Nagib El-Hassadi (نجيب الحصادي; 25 August 1952 – 3 July 2025) was a Libyan philosopher, academic, writer, and translator. He has authored numerous publications and served as a professor at the University of Benghazi.

== Early life and education ==
El-Hassadi was born in Derna, Libya. He completed his primary, preparatory, and secondary education in Libyan schools. He earned a bachelor's degree in philosophy from the University of Libya in 1973. He obtained a master's degree from Georgetown University in Washington, D.C., in 1977, followed by a second master's degree from the University of Wisconsin–Madison in 1979. He completed his PhD at the University of Wisconsin–Madison in 1983, with a dissertation titled Scientific Rationality: A Critique of Thomas Kuhn’s Conception of Scientific Rationality.

== Career ==
Upon returning to Libya, Al-Hassadi served as Chair of the Department of Philosophy at the Faculty of Arts, University of Benghazi in the mid-1990s. He later went on academic secondment to the United Arab Emirates University, where he was Chair of the Department of Philosophy at the College of Humanities and Social Sciences from 2001 to 2005. He also served as Associate Dean for Heritage and Cultural Affairs at the same college from 2003 to 2004, and as Chair of the Graduate Studies Committee from 2002 to 2004.

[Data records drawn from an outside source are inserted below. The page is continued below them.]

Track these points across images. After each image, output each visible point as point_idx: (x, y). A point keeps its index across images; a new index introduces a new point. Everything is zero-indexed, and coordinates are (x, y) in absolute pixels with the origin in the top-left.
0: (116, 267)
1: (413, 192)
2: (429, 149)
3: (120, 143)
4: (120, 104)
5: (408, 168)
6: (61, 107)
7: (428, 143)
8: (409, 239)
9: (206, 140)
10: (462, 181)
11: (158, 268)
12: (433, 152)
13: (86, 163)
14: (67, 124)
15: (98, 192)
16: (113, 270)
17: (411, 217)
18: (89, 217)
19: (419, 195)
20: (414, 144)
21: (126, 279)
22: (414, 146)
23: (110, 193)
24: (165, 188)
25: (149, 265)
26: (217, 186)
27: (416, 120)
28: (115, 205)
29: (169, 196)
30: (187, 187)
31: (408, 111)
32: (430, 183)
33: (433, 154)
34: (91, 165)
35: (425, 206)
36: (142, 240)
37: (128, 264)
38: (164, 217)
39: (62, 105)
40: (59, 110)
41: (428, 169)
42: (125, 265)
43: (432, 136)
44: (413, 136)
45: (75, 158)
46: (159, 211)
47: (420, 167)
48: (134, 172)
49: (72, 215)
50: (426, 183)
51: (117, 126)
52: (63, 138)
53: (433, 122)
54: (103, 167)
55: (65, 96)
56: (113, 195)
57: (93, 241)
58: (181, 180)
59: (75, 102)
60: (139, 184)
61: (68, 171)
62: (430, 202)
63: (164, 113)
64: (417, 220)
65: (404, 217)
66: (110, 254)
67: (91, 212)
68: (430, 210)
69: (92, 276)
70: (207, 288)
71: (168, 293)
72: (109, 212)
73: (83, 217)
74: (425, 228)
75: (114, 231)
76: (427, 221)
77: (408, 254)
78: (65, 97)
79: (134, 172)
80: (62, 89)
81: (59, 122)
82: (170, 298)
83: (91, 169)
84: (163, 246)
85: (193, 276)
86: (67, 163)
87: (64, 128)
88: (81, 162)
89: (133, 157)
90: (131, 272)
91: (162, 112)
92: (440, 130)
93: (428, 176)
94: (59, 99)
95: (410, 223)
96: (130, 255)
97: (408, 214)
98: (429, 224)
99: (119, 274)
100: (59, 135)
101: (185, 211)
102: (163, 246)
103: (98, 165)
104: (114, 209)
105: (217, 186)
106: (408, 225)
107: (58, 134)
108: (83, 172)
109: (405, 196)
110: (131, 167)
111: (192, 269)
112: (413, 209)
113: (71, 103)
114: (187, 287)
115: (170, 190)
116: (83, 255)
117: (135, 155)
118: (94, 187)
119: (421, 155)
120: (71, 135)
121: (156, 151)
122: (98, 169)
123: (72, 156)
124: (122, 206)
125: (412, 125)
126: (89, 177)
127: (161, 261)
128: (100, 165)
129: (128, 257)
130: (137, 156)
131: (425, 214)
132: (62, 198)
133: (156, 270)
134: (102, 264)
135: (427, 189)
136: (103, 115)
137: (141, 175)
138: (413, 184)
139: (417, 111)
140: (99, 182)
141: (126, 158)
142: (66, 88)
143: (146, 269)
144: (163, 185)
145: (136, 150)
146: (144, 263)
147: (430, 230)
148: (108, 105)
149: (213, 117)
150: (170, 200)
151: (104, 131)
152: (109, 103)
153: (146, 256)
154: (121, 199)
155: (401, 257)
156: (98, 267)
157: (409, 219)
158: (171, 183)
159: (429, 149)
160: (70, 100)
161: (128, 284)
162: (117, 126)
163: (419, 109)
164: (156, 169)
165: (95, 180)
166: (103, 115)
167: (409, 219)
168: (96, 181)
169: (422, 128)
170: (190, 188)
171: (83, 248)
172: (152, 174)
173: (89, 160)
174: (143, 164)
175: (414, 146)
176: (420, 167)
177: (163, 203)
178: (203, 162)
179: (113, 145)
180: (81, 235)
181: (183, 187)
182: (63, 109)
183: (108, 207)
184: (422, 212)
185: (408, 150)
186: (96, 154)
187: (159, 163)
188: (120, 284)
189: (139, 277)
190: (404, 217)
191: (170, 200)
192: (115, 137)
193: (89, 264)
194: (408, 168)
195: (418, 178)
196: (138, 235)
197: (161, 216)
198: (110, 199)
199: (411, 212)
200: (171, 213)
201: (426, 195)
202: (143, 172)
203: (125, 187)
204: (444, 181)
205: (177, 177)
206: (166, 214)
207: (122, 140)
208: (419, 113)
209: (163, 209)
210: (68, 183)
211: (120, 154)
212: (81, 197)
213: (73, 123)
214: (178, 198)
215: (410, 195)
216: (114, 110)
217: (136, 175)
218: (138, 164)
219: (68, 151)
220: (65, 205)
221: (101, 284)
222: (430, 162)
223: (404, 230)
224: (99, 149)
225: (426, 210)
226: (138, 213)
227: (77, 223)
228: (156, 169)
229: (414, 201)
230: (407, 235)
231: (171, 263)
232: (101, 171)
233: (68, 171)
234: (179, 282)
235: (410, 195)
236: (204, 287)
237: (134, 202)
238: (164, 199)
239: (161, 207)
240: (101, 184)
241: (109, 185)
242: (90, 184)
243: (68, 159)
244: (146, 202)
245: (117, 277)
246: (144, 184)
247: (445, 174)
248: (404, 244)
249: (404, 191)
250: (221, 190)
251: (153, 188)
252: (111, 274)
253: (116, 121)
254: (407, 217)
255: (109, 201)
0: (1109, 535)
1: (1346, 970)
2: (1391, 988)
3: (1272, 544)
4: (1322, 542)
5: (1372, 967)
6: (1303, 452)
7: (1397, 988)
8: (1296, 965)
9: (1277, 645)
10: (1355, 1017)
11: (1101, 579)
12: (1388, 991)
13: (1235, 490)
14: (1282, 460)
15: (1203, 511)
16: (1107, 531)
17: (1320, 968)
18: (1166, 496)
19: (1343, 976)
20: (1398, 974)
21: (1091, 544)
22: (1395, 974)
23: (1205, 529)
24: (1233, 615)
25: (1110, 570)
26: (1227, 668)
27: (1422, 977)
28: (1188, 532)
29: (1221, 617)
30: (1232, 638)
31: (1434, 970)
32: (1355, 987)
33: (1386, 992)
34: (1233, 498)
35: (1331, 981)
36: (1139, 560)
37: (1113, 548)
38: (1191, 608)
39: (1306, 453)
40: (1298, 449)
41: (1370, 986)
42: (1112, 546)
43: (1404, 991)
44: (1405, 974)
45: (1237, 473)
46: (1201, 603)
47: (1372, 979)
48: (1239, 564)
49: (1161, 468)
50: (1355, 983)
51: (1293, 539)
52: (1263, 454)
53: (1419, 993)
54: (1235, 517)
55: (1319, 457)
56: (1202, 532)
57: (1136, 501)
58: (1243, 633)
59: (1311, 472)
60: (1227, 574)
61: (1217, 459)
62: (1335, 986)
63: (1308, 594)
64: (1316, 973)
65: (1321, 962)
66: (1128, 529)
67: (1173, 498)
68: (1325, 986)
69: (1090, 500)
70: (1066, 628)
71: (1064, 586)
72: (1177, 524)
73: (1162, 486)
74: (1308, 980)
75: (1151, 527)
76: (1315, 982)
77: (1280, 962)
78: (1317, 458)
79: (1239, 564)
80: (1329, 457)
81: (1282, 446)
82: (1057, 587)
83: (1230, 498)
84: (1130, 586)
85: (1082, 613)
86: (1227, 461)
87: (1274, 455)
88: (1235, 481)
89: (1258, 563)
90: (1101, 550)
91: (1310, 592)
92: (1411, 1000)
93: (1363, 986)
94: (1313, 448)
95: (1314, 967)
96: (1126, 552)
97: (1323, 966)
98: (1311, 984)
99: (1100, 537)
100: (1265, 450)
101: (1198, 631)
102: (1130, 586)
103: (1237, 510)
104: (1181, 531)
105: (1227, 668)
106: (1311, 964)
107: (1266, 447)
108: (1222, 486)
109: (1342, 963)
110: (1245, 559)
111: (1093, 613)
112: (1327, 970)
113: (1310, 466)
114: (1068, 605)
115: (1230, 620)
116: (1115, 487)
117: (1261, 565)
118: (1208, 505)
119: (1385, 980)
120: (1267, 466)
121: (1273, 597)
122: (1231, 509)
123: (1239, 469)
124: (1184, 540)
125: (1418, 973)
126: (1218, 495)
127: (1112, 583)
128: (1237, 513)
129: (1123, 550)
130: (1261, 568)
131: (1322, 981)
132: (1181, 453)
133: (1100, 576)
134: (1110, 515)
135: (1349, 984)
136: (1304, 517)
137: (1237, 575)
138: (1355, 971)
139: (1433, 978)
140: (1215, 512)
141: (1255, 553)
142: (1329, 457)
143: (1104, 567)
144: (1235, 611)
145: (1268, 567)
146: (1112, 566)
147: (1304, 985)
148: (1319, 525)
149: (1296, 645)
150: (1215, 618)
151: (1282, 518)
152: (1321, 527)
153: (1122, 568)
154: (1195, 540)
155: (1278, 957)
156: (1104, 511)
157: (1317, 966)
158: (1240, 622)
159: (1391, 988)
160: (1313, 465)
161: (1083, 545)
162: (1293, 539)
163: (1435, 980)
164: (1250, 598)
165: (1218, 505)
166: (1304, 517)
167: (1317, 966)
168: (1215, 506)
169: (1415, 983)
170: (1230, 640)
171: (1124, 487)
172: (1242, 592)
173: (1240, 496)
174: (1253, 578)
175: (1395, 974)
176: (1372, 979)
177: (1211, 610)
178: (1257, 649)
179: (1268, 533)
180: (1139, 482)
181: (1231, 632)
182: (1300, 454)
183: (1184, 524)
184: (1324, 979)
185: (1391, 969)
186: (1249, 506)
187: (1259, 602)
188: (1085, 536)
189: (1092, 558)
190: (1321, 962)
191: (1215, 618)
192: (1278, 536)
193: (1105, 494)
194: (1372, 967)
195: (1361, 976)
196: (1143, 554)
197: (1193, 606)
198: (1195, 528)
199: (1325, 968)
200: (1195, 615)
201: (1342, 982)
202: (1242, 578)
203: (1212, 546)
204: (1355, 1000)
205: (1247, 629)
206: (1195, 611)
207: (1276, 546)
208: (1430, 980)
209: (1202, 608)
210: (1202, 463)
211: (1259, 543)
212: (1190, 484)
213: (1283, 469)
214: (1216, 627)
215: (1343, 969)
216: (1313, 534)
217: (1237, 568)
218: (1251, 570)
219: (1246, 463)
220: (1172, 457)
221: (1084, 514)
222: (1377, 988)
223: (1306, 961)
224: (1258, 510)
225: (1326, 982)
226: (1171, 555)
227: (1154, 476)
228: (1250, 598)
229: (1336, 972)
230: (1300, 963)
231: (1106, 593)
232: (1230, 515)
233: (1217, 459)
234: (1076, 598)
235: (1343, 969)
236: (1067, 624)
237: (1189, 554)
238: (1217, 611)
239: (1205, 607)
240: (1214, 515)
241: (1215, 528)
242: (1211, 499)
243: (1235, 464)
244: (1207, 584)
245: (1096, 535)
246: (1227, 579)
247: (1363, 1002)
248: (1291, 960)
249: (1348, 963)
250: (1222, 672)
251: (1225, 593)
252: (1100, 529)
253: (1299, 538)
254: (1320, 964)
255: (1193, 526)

In addition, Al-Hassadi has led the National Center for Translation in Libya since 2013. He has been active in several national and regional organizations, including serving as President of the Libyan Philosophical Association and as a member of the Libyan Academy of Language and the Arab Thought Forum. He also contributed to drafting national strategic initiatives, including "Libya Vision 2025" and "Libya Vision 2040".

== Works ==
- The Illusions of Confusion (1989)
- Foundations of Contemporary Symbolic Logic (1993)
- Skepticism about the Sanctity of Science (1998)
- Critical Thinking Sensors (2020)
- He Walks Slowly and Outpaces Us
- Arsan al-Ruḥ (autobiography)

== Death ==
He died July 3, 2025, in a hospital in Amman, Jordan, after suffering from lung cancer.